Sunday, at a family get together it was reaffirmed that my daughter doesn't count in our family because she isn't here. Obviously they didn't directly come out and say she doesn't count, but in the count of the grandchildren it was as plain as day to me that she was not included. I piped back "We have two children." but there was still a lack of understanding and I was left trying to  validate my point when everyone else wanted to forget the subject even arose.

It certainly threw off my entire day, a day I was hoping to enjoy with family we rarely see. Secretly I wanted to go home right away or run as far away as possible. But I sat there and didn't say a word about my feelings for my husband's sake.
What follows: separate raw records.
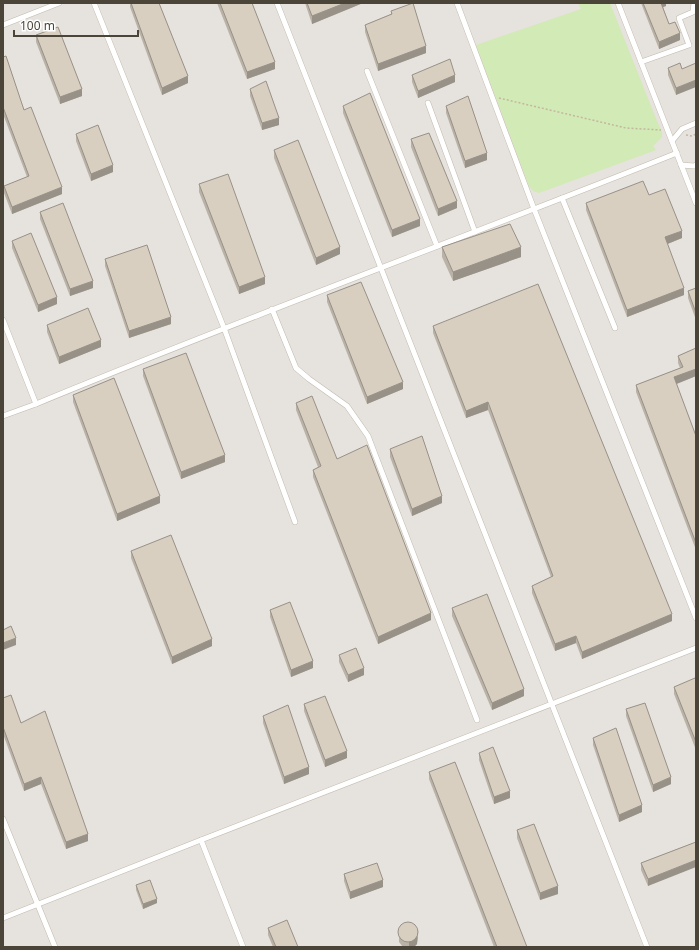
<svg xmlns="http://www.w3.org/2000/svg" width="699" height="950" font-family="'Noto Sans',sans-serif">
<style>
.industrial{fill:#e6e2dd}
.green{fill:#d2eab5}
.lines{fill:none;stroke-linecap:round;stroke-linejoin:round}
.lane-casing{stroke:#c2bbae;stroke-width:6}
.path{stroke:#c4b79f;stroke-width:1.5;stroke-dasharray:2 2;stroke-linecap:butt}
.lane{stroke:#fff;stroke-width:5}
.wall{fill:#bab2a6}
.shaded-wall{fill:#979187}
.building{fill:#d8cfc1;stroke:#979187}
</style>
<rect width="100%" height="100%" fill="#f6f3ec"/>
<rect class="industrial" x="3" y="3" width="693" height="944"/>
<path class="green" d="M578,3H610L657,121L662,132V137L653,146L656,150L539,193L533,191L529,186L476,45L581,9Z"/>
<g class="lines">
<g class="lane-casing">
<g id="lane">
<path d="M94,3L224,328L295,522"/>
<path d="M277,3L647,947"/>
<path d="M457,3L534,209L696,618"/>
<path d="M618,3L696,203"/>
<path d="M3,25L59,3"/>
<path d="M641,62L689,45L679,18L693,12L694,3"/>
<path d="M367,71L437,246"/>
<path d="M428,103L475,232"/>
<path d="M672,141L682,129L696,123"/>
<path d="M681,165L694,166L696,165"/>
<path d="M562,198L615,328"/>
<path d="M272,309L296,368L309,379L347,406L368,436L477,720"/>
<path d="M3,320L36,404C248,316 464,238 677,153"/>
<path d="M3,416L36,404"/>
<path d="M3,819L55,947"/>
<path d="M201,840L243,947"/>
<path d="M3,918L201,840L696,648"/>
</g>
</g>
<g class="path">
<path d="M499,98L626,128L661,130"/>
<path d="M686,135L692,136L696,134"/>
</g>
<use href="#lane" class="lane"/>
</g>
<g class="wall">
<path d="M130,3H159L188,83L162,95L130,7Z"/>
<path d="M217,3H252L275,69L247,79Z"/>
<path d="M305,3H363L312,24Z"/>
<path d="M641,3H666V6L663,7L669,24L680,40L659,49Z"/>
<path d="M391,11L426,53L378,71L365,32V25L391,14Z"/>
<path d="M36,35L82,96L60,104L36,42Z"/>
<path d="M3,57L24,110L62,194L12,214L4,193V186L27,177L3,114Z"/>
<path d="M668,68L682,69L676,95L668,75Z"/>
<path d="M412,75L455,82L418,98L412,82Z"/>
<path d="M250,89L279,125L262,130L250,96Z"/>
<path d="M343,106L420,226L392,237L343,113Z"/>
<path d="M446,106L487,160L465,168L446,113Z"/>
<path d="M76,134L113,172L91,181L76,141Z"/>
<path d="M411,139L457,208L438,216L411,147Z"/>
<path d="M274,150L340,254L316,265L274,158Z"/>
<path d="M199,184L265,284L239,294L199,192Z"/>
<path d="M649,195L682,238L667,244L684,295L627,317L586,210V203Z"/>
<path d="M40,212L93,288L70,296L40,219Z"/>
<path d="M12,241L57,304L38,312L12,248Z"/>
<path d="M442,247L521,257L453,281L442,257Z"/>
<path d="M105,259L171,324L129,338L105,266Z"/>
<path d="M696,288V320L688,298V291Z"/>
<path d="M327,295L403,389L367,404L327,302Z"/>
<path d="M47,325L101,347L59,364L47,332Z"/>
<path d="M433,326L672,621L582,659L576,643L555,651L532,593V586L551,577L488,410L466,418L433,333Z"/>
<path d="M696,348V376L676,384L696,436V550L636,392V385L680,368L678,363V356Z"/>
<path d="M143,369L225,462L181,479L143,376Z"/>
<path d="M73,395L160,503L117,521L73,402Z"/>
<path d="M296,403L337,459L431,620L378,644L313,477V470L318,467L296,410Z"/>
<path d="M390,449L442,503L412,516L390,457Z"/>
<path d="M131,551L212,646L172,664L131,558Z"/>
<path d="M452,608L524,696L492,710L452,616Z"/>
<path d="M270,610L313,668L291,677L270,617Z"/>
<path d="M339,655L364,675L348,682L339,662Z"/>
<path d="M696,681V750L674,694V687Z"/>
<path d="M3,698L21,723L88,841L66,849L41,784L24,791L3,734Z"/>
<path d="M304,704L347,758L325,767L304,711Z"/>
<path d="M626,709L671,784L653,792L626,716Z"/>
<path d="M263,716L309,774L284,784L263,723Z"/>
<path d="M593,738L642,812L619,822L593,745Z"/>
<path d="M479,753L510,798L494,804L479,760Z"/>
<path d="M429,772L527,947H494L429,779Z"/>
<path d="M517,830L558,894L540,900L517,838Z"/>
<path d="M696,842L648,886L641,870V863Z"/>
<path d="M344,874L383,887L350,899L344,881Z"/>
<path d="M136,885L157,903L143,909L136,890Z"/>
<path d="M268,928L298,947H273L268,935Z"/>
<path d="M399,929L418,937L417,944L414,947H403L399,942Z"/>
</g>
<g class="shaded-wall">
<path d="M345,3H363L312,24V16Z"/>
<path d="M660,3H666V6L660,8Z"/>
<path d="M680,33V40L659,49V42Z"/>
<path d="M426,46V53L378,71V64Z"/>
<path d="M275,62V69L247,79V72Z"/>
<path d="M455,75V82L418,98V91Z"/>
<path d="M188,76V83L162,95V88Z"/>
<path d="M696,80V87L676,95V88Z"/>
<path d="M82,89V96L60,104V97Z"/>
<path d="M279,118V125L262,130V123Z"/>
<path d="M487,153V160L465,168V161Z"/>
<path d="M113,165V172L91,181V174Z"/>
<path d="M62,187V194L12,214V207Z"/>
<path d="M457,201V208L438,216V209Z"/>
<path d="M420,219V226L392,237V230Z"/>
<path d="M682,231V238L665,245V237Z"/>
<path d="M340,247V254L316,265V258Z"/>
<path d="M521,247V257L453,281V272Z"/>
<path d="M265,277V284L239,294V287Z"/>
<path d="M93,281V288L70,296V289Z"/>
<path d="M684,288V295L627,317V310Z"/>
<path d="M57,297V304L38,312V305Z"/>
<path d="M171,317V324L129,338V331Z"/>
<path d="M101,340V347L59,364V357Z"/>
<path d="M696,369V376L674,385V377Z"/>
<path d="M403,382V389L367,404V397Z"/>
<path d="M488,402V410L466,418V411Z"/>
<path d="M225,455V462L181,479V472Z"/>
<rect x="3" y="481" width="1" height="7"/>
<path d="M160,496V503L117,521V514Z"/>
<path d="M442,496V503L412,516V509Z"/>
<path d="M431,613V620L378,644V637Z"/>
<path d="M672,614V621L582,659V652Z"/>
<path d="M576,636V643L555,651V644Z"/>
<path d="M16,638V645L3,650V643Z"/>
<path d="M212,639V646L172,664V657Z"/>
<path d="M313,661V668L291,677V670Z"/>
<path d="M364,668V675L348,682V675Z"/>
<path d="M524,689V696L492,710V703Z"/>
<path d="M347,751V758L325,767V760Z"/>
<path d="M309,767V774L284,784V777Z"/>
<path d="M41,777V784L24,791V784Z"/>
<path d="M671,777V784L653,792V785Z"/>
<path d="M510,791V798L494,804V797Z"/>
<path d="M642,805V812L619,822V815Z"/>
<path d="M88,834V841L66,849V842Z"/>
<path d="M696,860V867L648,886V879Z"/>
<path d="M383,880V887L350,899V892Z"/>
<path d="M558,886V894L540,900V893Z"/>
<path d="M157,899V903L143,909V904Z"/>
<path d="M418,930L417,944L414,947H409V942Z"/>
</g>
<g class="building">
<path d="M131,3H159L188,76L162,88Z"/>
<path d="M220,3H252L275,62L247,72Z"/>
<path d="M307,3H345L312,16Z"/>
<path d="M413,3L426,46L378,64L365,25L392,14L391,11Z"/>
<path d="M643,3H661L669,24L675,22L680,33L659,42Z"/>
<path d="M58,27L82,89L60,97L36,35Z"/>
<path d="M6,56L24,110L31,107L62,187L12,207L4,186L29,176L3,107V57Z"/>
<path d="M450,59L455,75L418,91L412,75Z"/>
<path d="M680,63L682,69L696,63V80L676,88L668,68Z"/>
<path d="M266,81L279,118L262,123L250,89Z"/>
<path d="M370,93L420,219L392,230L343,106Z"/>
<path d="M468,96L487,153L465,161L446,106Z"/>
<path d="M98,125L113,165L91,174L76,134Z"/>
<path d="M429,133L457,201L438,209L411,139Z"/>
<path d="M298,140L340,247L316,258L274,150Z"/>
<path d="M228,174L265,277L239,287L199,184Z"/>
<path d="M643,181L649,195L665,189L682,231L665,237L684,288L627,310L586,203Z"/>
<path d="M63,203L93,281L70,289L40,212Z"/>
<path d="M510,224L521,247L453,272L442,247Z"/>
<path d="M31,233L57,297L38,305L12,241Z"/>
<path d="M147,245L171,317L129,331L105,259Z"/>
<path d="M361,282L403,382L367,397L327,295Z"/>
<path d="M538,284L672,614L582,652L576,636L555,644L532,586L553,576L488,402L466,411L433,326Z"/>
<path d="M696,288V313L688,291Z"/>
<path d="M88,308L101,340L59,357L47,325Z"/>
<path d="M696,348V369L674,377L696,436V543L636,385L683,367L678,356Z"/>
<path d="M186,353L225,455L181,472L143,369Z"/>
<path d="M114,378L160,496L117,514L73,395Z"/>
<path d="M312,396L337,459L367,445L431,613L378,637L313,470L321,466L296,403Z"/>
<path d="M422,436L442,496L412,509L390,449Z"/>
<path d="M171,535L212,639L172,657L131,551Z"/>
<path d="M487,594L524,689L492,703L452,608Z"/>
<path d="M290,602L313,661L291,670L270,610Z"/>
<path d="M11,626L16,638L3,643V630Z"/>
<path d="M356,648L364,668L348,675L339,655Z"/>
<path d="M695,678L696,681V742L674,687Z"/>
<path d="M11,695L21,723L45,711L88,834L66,842L41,777L24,784L3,727V698Z"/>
<path d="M325,696L347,751L325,760L304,704Z"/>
<path d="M645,703L671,777L653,785L626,709Z"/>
<path d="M288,705L309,767L284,777L263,716Z"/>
<path d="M616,728L642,805L619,815L593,738Z"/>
<path d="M493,747L510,791L494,797L479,753Z"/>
<path d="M455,762L527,947H497L429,772Z"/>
<path d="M534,824L558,886L540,893L517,830Z"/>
<path d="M696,842V860L648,879L641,863Z"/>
<path d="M377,863L383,880L350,892L344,874Z"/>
<path d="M150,880L157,899L143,904L136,885Z"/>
<path d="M287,920L298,947H276L268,928Z"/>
<circle cx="408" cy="932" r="10"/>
</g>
<rect width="699" height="950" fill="none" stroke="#4b4439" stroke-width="8"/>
<path d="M14 30v6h124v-6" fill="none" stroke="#4b4439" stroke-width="2"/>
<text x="20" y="30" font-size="12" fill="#4b4439" stroke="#ffffff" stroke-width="3" paint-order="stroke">100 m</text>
</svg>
I just felt very down and out of it the entire day.

I get it, most people didn't meet her so she's not on their minds... But I just want my daughter remembered. She existed. She deserves to be remembered. I refuse to sit back and watch her memory fade away.

1 comment:

  1. I am sorry you felt sad on our special day together. I wasn't aware of the comment that was made, but I understand it was made in a light hearted way. No one in the family wants to see you hurting. Everyone acknowledges Evangeline and can only imagine the pain your going through. We all support you in your time of grief and are here for you in any way you need us to be. We do care about you and all your going through and hope we can help you in whatever way we can. We love you and Ryan and Mariah and Evangeline and any future baby God blesses our family with.